**Given records**
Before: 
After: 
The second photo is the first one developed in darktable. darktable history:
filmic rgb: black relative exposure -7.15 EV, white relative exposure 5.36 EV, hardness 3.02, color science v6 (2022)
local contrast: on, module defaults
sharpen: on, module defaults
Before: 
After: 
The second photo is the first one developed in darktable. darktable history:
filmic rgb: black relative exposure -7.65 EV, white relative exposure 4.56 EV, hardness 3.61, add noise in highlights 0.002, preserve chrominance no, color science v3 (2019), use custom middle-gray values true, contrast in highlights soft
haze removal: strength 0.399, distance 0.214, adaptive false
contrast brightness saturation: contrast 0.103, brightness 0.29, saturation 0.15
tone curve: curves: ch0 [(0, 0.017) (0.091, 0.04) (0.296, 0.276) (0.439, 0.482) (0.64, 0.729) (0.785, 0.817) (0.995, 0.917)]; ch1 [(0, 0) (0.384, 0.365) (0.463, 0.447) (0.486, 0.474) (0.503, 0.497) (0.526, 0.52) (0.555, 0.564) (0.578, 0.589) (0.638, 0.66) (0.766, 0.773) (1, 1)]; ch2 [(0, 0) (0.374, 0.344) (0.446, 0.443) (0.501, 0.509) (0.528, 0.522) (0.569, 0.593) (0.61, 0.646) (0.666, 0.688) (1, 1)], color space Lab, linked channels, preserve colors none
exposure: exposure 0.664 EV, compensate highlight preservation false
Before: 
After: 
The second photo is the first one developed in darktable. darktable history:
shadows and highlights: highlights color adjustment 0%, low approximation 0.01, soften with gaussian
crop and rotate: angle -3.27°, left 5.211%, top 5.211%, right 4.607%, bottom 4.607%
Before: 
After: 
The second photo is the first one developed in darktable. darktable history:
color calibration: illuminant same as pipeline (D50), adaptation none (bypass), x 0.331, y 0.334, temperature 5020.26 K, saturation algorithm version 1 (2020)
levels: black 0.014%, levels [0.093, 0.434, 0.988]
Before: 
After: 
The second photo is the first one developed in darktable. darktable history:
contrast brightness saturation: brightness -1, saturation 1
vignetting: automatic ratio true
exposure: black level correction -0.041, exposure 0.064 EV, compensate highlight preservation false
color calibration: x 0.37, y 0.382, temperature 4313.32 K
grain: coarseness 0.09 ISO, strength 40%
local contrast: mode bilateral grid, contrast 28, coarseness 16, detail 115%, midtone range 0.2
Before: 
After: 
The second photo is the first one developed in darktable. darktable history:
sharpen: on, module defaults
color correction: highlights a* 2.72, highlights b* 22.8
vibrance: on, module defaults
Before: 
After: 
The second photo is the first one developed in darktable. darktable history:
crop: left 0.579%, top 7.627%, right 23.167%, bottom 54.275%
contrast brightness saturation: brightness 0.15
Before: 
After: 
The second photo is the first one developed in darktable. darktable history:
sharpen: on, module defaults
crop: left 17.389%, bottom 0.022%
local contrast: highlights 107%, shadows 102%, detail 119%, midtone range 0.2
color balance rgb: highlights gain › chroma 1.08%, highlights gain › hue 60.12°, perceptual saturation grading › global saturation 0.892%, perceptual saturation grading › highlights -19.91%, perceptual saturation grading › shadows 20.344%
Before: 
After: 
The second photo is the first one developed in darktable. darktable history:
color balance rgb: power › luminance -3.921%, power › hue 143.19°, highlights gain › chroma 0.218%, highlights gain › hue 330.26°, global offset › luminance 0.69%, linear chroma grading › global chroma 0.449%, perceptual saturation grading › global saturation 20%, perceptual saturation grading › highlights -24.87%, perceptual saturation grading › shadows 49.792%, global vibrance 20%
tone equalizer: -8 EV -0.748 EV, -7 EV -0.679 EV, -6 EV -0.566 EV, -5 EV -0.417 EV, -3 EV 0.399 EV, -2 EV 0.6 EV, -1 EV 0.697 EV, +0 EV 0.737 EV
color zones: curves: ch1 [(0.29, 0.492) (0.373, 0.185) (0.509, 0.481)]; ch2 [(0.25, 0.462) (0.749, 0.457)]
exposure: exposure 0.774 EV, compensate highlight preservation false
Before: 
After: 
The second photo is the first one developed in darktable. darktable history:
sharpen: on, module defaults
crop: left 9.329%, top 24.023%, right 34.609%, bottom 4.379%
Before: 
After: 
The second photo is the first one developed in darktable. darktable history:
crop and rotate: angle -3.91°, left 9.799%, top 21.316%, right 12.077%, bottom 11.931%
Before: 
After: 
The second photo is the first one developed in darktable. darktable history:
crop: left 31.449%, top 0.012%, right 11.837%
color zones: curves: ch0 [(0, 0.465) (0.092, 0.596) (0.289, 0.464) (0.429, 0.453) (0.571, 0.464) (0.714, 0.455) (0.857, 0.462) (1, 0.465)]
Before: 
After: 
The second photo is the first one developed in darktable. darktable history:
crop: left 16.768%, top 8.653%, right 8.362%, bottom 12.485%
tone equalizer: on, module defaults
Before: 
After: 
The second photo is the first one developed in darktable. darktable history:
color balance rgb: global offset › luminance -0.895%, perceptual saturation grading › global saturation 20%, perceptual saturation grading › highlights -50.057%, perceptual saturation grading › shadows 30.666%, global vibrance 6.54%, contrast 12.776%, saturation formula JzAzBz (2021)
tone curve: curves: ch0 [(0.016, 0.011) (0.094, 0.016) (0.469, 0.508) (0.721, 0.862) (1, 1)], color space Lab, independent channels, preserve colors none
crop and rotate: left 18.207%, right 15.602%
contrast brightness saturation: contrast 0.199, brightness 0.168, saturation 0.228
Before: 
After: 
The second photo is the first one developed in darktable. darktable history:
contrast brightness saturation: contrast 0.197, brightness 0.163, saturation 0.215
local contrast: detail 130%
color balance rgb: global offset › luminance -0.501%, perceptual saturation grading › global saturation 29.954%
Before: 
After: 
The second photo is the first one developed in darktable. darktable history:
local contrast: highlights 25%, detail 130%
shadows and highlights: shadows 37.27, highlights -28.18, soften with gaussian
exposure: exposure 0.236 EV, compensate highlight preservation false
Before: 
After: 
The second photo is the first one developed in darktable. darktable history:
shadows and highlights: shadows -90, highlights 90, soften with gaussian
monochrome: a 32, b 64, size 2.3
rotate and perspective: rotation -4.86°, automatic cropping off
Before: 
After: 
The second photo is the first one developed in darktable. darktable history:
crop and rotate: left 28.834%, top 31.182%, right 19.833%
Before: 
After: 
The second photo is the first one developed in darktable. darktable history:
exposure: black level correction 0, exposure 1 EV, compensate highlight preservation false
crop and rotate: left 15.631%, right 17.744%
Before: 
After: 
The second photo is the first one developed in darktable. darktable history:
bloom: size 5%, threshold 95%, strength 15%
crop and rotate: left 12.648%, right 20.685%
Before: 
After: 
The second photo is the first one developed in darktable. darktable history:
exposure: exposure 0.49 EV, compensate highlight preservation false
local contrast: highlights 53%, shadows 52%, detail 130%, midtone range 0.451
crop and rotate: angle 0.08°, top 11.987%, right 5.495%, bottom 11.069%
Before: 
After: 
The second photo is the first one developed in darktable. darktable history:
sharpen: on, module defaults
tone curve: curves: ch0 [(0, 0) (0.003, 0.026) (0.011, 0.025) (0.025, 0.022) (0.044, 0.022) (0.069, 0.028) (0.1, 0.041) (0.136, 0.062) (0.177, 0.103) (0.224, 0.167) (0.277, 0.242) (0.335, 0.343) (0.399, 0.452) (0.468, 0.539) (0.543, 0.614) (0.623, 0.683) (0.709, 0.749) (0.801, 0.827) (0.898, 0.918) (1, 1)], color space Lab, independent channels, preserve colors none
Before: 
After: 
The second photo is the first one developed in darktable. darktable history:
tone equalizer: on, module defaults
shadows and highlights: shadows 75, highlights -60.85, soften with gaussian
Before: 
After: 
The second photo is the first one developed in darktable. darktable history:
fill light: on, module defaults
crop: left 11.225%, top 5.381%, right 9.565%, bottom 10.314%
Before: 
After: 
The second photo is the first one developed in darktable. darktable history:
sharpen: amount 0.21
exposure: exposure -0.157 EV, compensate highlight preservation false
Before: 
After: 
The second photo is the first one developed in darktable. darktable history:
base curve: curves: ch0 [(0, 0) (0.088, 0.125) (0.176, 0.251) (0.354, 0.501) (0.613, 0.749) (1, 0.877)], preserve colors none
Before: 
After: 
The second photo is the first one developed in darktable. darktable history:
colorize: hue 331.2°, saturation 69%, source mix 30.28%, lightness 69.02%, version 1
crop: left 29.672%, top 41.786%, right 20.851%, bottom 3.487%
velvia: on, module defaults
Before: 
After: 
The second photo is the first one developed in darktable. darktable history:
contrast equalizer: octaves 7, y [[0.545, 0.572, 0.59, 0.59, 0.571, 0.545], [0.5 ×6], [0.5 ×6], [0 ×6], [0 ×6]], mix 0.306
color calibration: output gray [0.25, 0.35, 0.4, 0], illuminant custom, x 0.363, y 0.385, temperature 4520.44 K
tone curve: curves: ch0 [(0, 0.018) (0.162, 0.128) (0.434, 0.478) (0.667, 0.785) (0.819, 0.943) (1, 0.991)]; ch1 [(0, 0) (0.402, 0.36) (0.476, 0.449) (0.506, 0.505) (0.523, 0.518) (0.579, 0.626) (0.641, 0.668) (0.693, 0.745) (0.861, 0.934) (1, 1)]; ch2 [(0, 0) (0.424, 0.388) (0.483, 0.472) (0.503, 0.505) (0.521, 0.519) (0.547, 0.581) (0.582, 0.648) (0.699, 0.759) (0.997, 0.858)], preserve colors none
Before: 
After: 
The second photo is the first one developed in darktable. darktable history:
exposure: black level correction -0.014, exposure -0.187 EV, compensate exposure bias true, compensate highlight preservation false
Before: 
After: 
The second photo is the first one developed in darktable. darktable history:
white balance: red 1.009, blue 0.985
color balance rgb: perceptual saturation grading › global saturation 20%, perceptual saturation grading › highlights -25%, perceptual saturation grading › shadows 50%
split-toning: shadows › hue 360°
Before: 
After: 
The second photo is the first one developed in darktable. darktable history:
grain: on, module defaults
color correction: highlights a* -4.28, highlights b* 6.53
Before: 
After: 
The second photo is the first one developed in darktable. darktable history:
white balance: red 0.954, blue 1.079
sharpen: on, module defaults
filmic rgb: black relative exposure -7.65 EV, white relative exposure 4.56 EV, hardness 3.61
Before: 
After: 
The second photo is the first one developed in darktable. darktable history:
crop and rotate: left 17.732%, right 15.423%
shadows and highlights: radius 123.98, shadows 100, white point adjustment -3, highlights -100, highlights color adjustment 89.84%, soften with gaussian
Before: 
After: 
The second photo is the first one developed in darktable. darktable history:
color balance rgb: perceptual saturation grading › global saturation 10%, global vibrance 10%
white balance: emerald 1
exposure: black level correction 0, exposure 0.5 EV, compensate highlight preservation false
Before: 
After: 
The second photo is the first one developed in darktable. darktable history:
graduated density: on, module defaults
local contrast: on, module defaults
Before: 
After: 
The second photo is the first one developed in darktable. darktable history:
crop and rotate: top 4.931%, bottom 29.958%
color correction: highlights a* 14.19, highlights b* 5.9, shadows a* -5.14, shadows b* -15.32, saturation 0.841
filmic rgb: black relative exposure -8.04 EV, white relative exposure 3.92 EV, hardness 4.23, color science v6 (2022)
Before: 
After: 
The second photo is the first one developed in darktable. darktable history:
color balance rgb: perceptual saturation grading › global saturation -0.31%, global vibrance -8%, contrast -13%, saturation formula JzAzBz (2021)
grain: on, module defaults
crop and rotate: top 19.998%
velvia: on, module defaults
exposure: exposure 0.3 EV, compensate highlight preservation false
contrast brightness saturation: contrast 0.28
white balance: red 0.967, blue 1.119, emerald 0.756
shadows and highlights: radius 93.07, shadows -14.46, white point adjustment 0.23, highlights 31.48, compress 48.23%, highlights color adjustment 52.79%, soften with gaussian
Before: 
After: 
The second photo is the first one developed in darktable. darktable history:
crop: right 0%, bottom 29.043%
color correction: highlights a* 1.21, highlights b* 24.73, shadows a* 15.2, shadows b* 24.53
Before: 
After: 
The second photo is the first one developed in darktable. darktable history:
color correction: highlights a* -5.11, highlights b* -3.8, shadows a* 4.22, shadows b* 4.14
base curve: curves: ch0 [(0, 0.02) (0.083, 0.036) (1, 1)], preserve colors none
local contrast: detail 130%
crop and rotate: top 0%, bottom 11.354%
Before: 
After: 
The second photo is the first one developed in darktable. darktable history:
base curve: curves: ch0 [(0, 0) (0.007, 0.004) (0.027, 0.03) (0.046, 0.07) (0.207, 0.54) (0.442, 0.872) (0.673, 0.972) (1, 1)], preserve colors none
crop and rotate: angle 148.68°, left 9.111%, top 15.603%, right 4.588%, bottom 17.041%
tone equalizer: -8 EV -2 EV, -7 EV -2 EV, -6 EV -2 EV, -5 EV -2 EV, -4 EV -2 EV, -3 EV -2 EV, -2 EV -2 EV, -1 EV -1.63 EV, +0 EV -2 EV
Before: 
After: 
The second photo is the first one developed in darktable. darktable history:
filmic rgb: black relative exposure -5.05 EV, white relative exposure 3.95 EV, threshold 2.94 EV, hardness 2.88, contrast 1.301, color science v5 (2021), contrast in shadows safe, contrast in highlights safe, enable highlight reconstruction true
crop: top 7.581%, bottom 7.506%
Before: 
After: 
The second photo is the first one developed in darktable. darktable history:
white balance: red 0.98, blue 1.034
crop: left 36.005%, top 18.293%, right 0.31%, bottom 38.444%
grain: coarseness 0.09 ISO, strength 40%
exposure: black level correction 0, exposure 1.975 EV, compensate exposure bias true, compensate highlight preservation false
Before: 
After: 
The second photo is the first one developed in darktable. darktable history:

**What the exercise asks**
Rewrite the records from their start up to and including the line with "levels: black 0.014%, levels", replacing "developed" with "edited" and keeping everything else identical.

**Correct result**
Before: 
After: 
The second photo is the first one edited in darktable. darktable history:
filmic rgb: black relative exposure -7.15 EV, white relative exposure 5.36 EV, hardness 3.02, color science v6 (2022)
local contrast: on, module defaults
sharpen: on, module defaults
Before: 
After: 
The second photo is the first one edited in darktable. darktable history:
filmic rgb: black relative exposure -7.65 EV, white relative exposure 4.56 EV, hardness 3.61, add noise in highlights 0.002, preserve chrominance no, color science v3 (2019), use custom middle-gray values true, contrast in highlights soft
haze removal: strength 0.399, distance 0.214, adaptive false
contrast brightness saturation: contrast 0.103, brightness 0.29, saturation 0.15
tone curve: curves: ch0 [(0, 0.017) (0.091, 0.04) (0.296, 0.276) (0.439, 0.482) (0.64, 0.729) (0.785, 0.817) (0.995, 0.917)]; ch1 [(0, 0) (0.384, 0.365) (0.463, 0.447) (0.486, 0.474) (0.503, 0.497) (0.526, 0.52) (0.555, 0.564) (0.578, 0.589) (0.638, 0.66) (0.766, 0.773) (1, 1)]; ch2 [(0, 0) (0.374, 0.344) (0.446, 0.443) (0.501, 0.509) (0.528, 0.522) (0.569, 0.593) (0.61, 0.646) (0.666, 0.688) (1, 1)], color space Lab, linked channels, preserve colors none
exposure: exposure 0.664 EV, compensate highlight preservation false
Before: 
After: 
The second photo is the first one edited in darktable. darktable history:
shadows and highlights: highlights color adjustment 0%, low approximation 0.01, soften with gaussian
crop and rotate: angle -3.27°, left 5.211%, top 5.211%, right 4.607%, bottom 4.607%
Before: 
After: 
The second photo is the first one edited in darktable. darktable history:
color calibration: illuminant same as pipeline (D50), adaptation none (bypass), x 0.331, y 0.334, temperature 5020.26 K, saturation algorithm version 1 (2020)
levels: black 0.014%, levels [0.093, 0.434, 0.988]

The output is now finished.